**Problem to work on:** Restating every entry exactly is the whole task.

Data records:
[Start of Attachment]
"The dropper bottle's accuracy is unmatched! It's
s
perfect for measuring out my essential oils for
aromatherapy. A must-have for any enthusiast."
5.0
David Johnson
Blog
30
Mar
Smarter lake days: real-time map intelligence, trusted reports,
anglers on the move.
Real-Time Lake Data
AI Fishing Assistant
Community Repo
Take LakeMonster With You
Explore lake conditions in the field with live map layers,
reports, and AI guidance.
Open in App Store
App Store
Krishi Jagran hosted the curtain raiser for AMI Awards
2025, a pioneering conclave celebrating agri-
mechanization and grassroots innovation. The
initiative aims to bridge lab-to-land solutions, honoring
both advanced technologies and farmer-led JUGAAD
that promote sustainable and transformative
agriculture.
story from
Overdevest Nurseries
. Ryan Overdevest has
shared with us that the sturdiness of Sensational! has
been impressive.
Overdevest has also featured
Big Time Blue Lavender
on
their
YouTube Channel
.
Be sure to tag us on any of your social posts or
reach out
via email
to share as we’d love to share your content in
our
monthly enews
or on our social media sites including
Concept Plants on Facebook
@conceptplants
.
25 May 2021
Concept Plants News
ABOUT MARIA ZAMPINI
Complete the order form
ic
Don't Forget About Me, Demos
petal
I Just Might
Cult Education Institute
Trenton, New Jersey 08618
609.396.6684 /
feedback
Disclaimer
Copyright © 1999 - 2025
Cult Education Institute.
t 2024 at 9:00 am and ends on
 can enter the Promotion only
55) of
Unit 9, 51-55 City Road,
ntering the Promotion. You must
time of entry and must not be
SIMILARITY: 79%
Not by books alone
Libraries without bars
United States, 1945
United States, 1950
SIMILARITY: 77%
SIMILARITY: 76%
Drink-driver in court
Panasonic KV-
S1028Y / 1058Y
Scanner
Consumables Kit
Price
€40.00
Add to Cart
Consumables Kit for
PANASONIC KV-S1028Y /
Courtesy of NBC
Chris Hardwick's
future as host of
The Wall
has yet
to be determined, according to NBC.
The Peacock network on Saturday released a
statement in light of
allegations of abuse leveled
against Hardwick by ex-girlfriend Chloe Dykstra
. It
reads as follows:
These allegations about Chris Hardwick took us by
[End of Attachment]
**Exercise response:**
"The dropper bottle's accuracy is unmatched! It's
s
perfect for measuring out my essential oils for
aromatherapy. A must-have for any enthusiast."
5.0
David Johnson
Blog
30
Mar
Smarter lake days: real-time map intelligence, trusted reports,
anglers on the move.
Real-Time Lake Data
AI Fishing Assistant
Community Repo
Take LakeMonster With You
Explore lake conditions in the field with live map layers,
reports, and AI guidance.
Open in App Store
App Store
Krishi Jagran hosted the curtain raiser for AMI Awards
2025, a pioneering conclave celebrating agri-
mechanization and grassroots innovation. The
initiative aims to bridge lab-to-land solutions, honoring
both advanced technologies and farmer-led JUGAAD
that promote sustainable and transformative
agriculture.
story from
Overdevest Nurseries
. Ryan Overdevest has
shared with us that the sturdiness of Sensational! has
been impressive.
Overdevest has also featured
Big Time Blue Lavender
on
their
YouTube Channel
.
Be sure to tag us on any of your social posts or
reach out
via email
to share as we’d love to share your content in
our
monthly enews
or on our social media sites including
Concept Plants on Facebook
@conceptplants
.
25 May 2021
Concept Plants News
ABOUT MARIA ZAMPINI
Complete the order form
ic
Don't Forget About Me, Demos
petal
I Just Might
Cult Education Institute
Trenton, New Jersey 08618
609.396.6684 /
feedback
Disclaimer
Copyright © 1999 - 2025
Cult Education Institute.
t 2024 at 9:00 am and ends on
 can enter the Promotion only
55) of
Unit 9, 51-55 City Road,
ntering the Promotion. You must
time of entry and must not be
SIMILARITY: 79%
Not by books alone
Libraries without bars
United States, 1945
United States, 1950
SIMILARITY: 77%
SIMILARITY: 76%
Drink-driver in court
Panasonic KV-
S1028Y / 1058Y
Scanner
Consumables Kit
Price
€40.00
Add to Cart
Consumables Kit for
PANASONIC KV-S1028Y /
Courtesy of NBC
Chris Hardwick's
future as host of
The Wall
has yet
to be determined, according to NBC.
The Peacock network on Saturday released a
statement in light of
allegations of abuse leveled
against Hardwick by ex-girlfriend Chloe Dykstra
. It
reads as follows:
These allegations about Chris Hardwick took us by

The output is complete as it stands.